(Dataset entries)
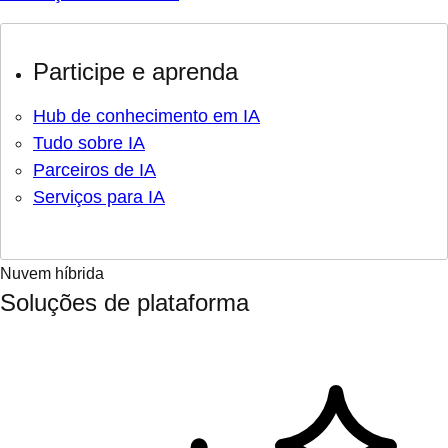
Participe e aprenda
Hub de conhecimento em IA
Tudo sobre IA
Parceiros de IA
Serviços para IA
Nuvem híbrida
Soluções de plataforma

The task » Reproduce the text of the items, replacing every occurrence of "IA" with "Inteligência Artificial" and leaving everything else unchanged. Omit the pictures from your answer.

Response area »
Participe e aprenda
Hub de conhecimento em Inteligência Artificial
Tudo sobre Inteligência Artificial
Parceiros de Inteligência Artificial
Serviços para Inteligência Artificial
Nuvem híbrida
Soluções de plataforma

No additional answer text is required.